Manufacturers have their own unique logistics challenges, often revolving around reducing labor, shortening lead times, and gaining efficiencies in the supply chain. A 3PL offering manufacturing support logistics can help optimize labor and inventory in many ways. For example, Just-in-Time (JIT) delivery synchronizes the delivery of parts with production. Completing assembly work and storing products off-site until they are needed can make a huge difference in the warehouse space and labor required, ultimately reducing costs for the manufacturer.
At ODW, our manufacturing support starts with coordinating inbound delivery through a vendor-managed inventory system. We then perform any unique product identifications, sequencing, and quality assurance at our facility and bring you real-time visibility throughout the entire inventory process before coordinating JIT delivery.
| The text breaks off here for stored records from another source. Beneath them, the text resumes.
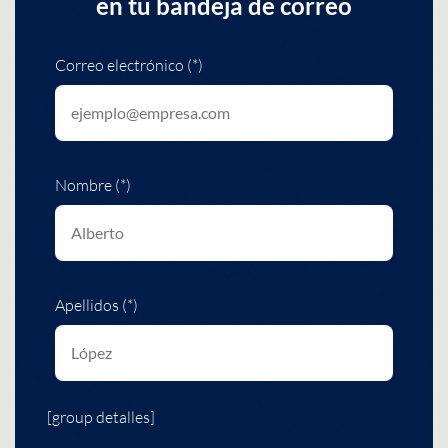
en tu bandeja de correo
Correo electrónico (*)
Nombre (*)
Apellidos (*)
[group detalles]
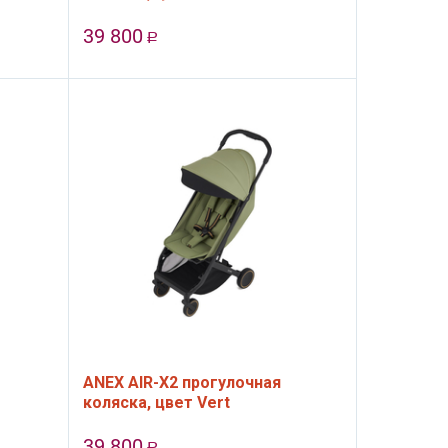
39 800
Р
ANEX AIR-X2 прогулочная
коляска, цвет Vert
39 800
Р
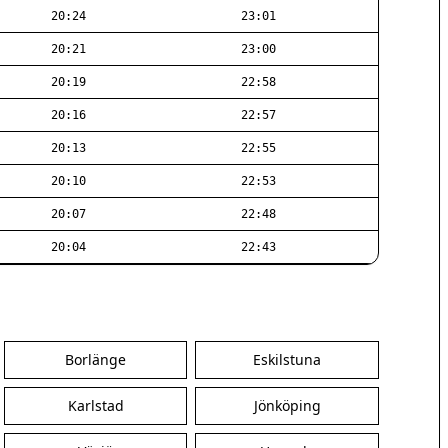
20:24
23:01
20:21
23:00
20:19
22:58
20:16
22:57
20:13
22:55
20:10
22:53
20:07
22:48
20:04
22:43
Borlänge
Eskilstuna
Karlstad
Jönköping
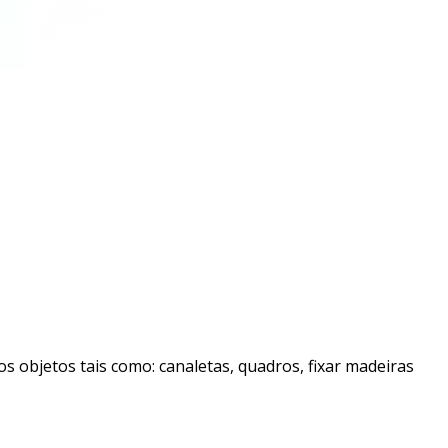
os objetos tais como: canaletas, quadros, fixar madeiras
Visibility is especially important so you can keep track of parts and the entire production process. We also manage line delivery and final transportation of products. Learn more about our manufacturing support logistics services. Many of our manufacturing clients are global companies with serious scale and robust operations at our facilities.
Scaling only goes so far with manual labor. Given the technology available today, many businesses rely on warehouse automation to support and drive growth. This can include any combination of software, hardware, and machinery. For instance, at one of our Columbus, Ohio, distribution centers, nine “Chuck” mobile robots navigate the aisles helping our employees fulfill orders more efficiently. While a container is fully loaded by an employee, a Chuck robot is waiting nearby to complete the task. Watch. This is just one example that barely scrapes the surface of what’s possible with warehouse automation.
The benefits of warehouse automation are numerous, including efficiency, cost savings, accuracy, customer satisfaction, employee satisfaction, safety, and scalability. However, automation is more of a system than a single solution, meaning no single technology or step in the process can be considered in a vacuum. Furthermore, few businesses can realistically invest in the automated infrastructure that 3PLs invest in to serve their clients. Contract logistics with a 3PL give you the best access to this technology, at the best price, for the best benefits to your business. Read our essential guide to warehouse automation.
There are general principles for scaling a business, but there’s no one-size-fits-all approach. By establishing a long-term relationship and tapping into contract logistics with a 3PL, you’ll be able to explain your needs and know they’ll be met with creative solutions. Even before jumping into contract logistics, supply chain design can help you reimagine your supply chain.
Effective supply chain design entails location selection and a transportation network analysis to set your business up for success. Then, we design an entire distribution center to fuel your growth through efficiency and optimization. Warehouse layout and design, order-to-delivery process, and automated technology can all be customized to get more of your product in and out the door faster, while you focus on running your business rather than managing the logistics.
As part of contract logistics in a shared or dedicated warehousing agreement, your 3PL will likely offer value-added services that you should note and take advantage of. This is yet another way to reduce costs and labor for your business. At ODW, our value-added services include pre-kitting, assembly, sequencing, custom labeling, inserts, mailers, customized gift boxes, and more.